- _Objetivo 1_
Extraia do texto sobre Paixão dos Fortes o trecho que vai de "Em 1927, Ford" até "a ‘história oficial’.", inclusive.

- _Trecho fornecido_
--
Em 1927, Ford conheceu Wyatt Earp pessoalmente e, até a morte do famoso xerife em 1929, eles estiveram relativamente próximos segundo relato do próprio Ford para James Stewart e Henry Fonda em um documentário feito para a CBS em 1971. Earp se tornou, inclusive, um visitante de honra no set de filmagem de Justiça do Amor (1928), quando, durante os cafés que tomava com Ford nos intervalos, acabou narrando a história de como aconteceu o tiroteio do OK Corral, em Tombstone, Arizona. Ford assegura que o roteiro de Paixão dos Fortes mostra precisamente aquilo que ele ouviu de Wyatt Earp, uma versão que obviamente contrasta com a ‘história oficial’.

Percebe-se que o caráter de memória e tradição, de publicação da lenda e valor da memória sentimental estão na gênese desse western, realizado no ano seguinte ao término da II Guerra Mundial (onde John Ford e Henry Fonda serviram na Marinha) e que por isso mesmo traz uma atmosfera de retorno ao lar, de tradição do povo e costumes americanos do Velho Oeste com o qual o diretor se identificava grandemente, mesmo não sendo nativo da região.

Além disso, Paixão dos Fortes é a volta de Ford aos westerns desde Ao Rufar dos Tambores (1939), que seria seguido por quatro longas de outros gêneros (As Vinhas da Ira, A Longa Viagem de Volta, Caminho Áspero e Como Era Verde Meu Vale) e uma série de documentários patriotas ou de educação e moral para soldados durante a II Guerra Mundial.
--
- _Dados de origem_
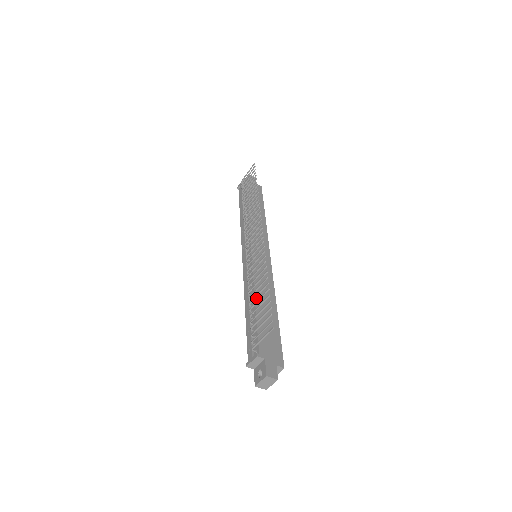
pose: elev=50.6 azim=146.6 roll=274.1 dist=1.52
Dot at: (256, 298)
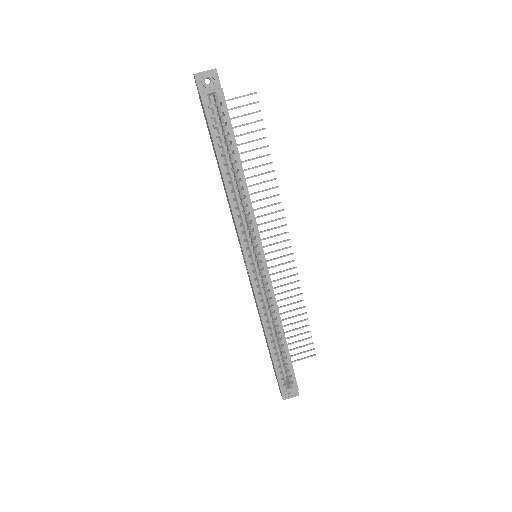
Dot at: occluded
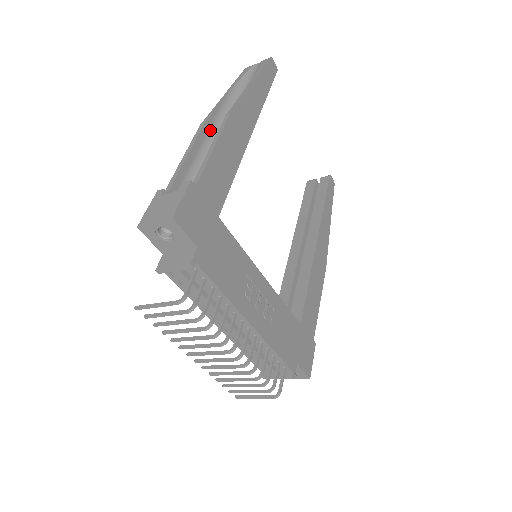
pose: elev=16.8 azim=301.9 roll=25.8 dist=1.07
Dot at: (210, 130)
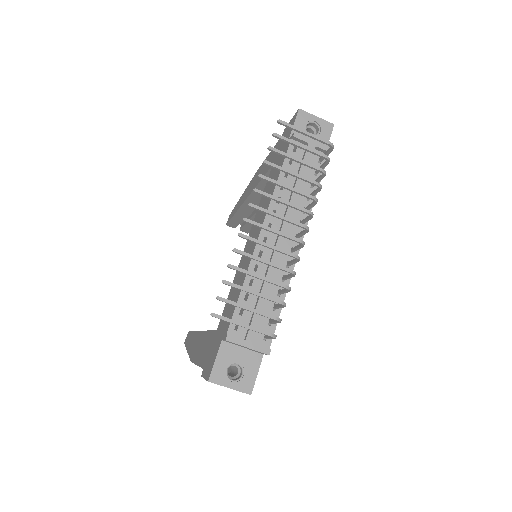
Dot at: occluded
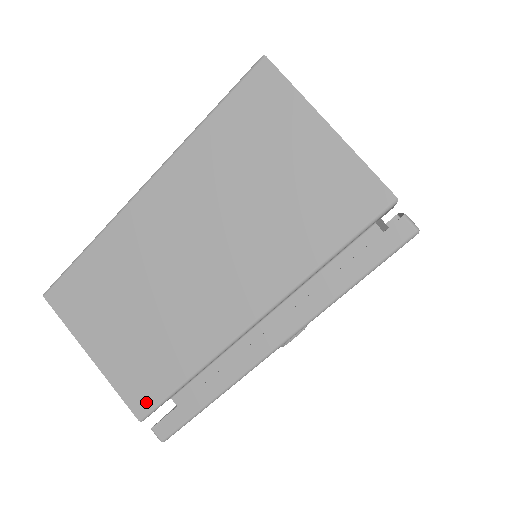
--
- _Objetivo 2_
Copie sem alterações todas as linhas das entradas do bloco 1 e deixe as imagens fora da resposta.

- _Resolução detalhada 1_
Em 1927, Ford conheceu Wyatt Earp pessoalmente e, até a morte do famoso xerife em 1929, eles estiveram relativamente próximos segundo relato do próprio Ford para James Stewart e Henry Fonda em um documentário feito para a CBS em 1971. Earp se tornou, inclusive, um visitante de honra no set de filmagem de Justiça do Amor (1928), quando, durante os cafés que tomava com Ford nos intervalos, acabou narrando a história de como aconteceu o tiroteio do OK Corral, em Tombstone, Arizona. Ford assegura que o roteiro de Paixão dos Fortes mostra precisamente aquilo que ele ouviu de Wyatt Earp, uma versão que obviamente contrasta com a ‘história oficial’.

- _Resolução detalhada 2_
pose: elev=50.6 azim=146.6 roll=274.1 dist=1.52
Dot at: (256, 298)
Dot at: occluded
pose: elev=16.8 azim=301.9 roll=25.8 dist=1.07
Dot at: (210, 130)
Dot at: occluded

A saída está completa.